#### Using PySpark to Train a Recommendation System for Movies

By: Matt Purvis

##### Imports

In [0]:
from pyspark.sql import SparkSession
from pyspark.ml.recommendation import ALS
from pyspark.ml.evaluation import RegressionEvaluator

In [0]:
# Create Spark Session
spark = SparkSession.builder.appName('rec').getOrCreate()

##### Import data and preview

In [0]:
data = spark.sql('select * from movielens_ratings_csv')

In [0]:
# Preview columns and dtypes
data.printSchema()

In [0]:
# Show the data
data.show()

In [0]:
# Describe data
data.describe().show()

##### Train Test Split

In [0]:
training, test = data.randomSplit([.8,.2])

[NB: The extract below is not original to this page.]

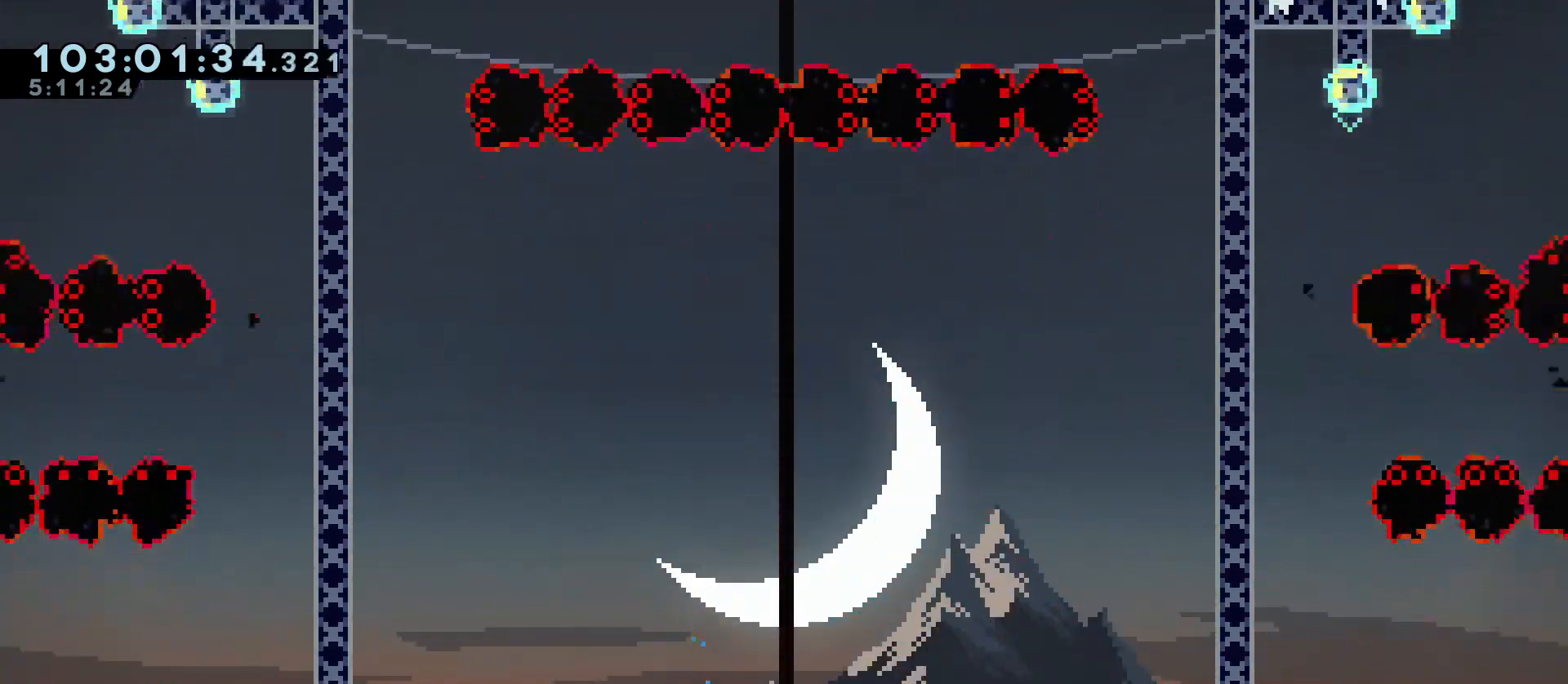
{"keys": ["s"], "events": [[483, "s", "down"]]}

##### Creating and fitting model

In [0]:
als = ALS(maxIter=5, regParam=0.01, userCol = 'userId', itemCol = 'movieId', ratingCol = 'rating')

In [0]:
model = als.fit(training)

##### Making Predictions

In [0]:
predictions = model.transform(test)

In [0]:
predictions.show()

##### Evaluating the model

In [0]:
evaluator = RegressionEvaluator(metricName = 'rmse', labelCol = 'rating', predictionCol = 'prediction' )

In [0]:
rmse = evaluator.evaluate(predictions)

In [0]:
print('RMSE')
print(rmse)

The rmse is pretty bad considering ratings are on a scale of 1 to 5. The dataset was small and having more data would probably improve the model. Also more tweaking of the ALS Model parameters could be done to improve the model.

##### How to use the model to make predictions on new data

In [0]:
# Get a sample user
single_user = test.filter(test['userid'] == 11).select(['movieId','userId'])

In [0]:
single_user.show()

In [0]:
# Make predictions
recommendations = model.transform(single_user)

In [0]:
# Display predictions, ordering from best to worse
recommendations.orderBy('prediction',ascending = False).show()

For this user we would highly recommend movie 25. We would not recommend movie 80 at all. We think they may moderately enjoy movie 47.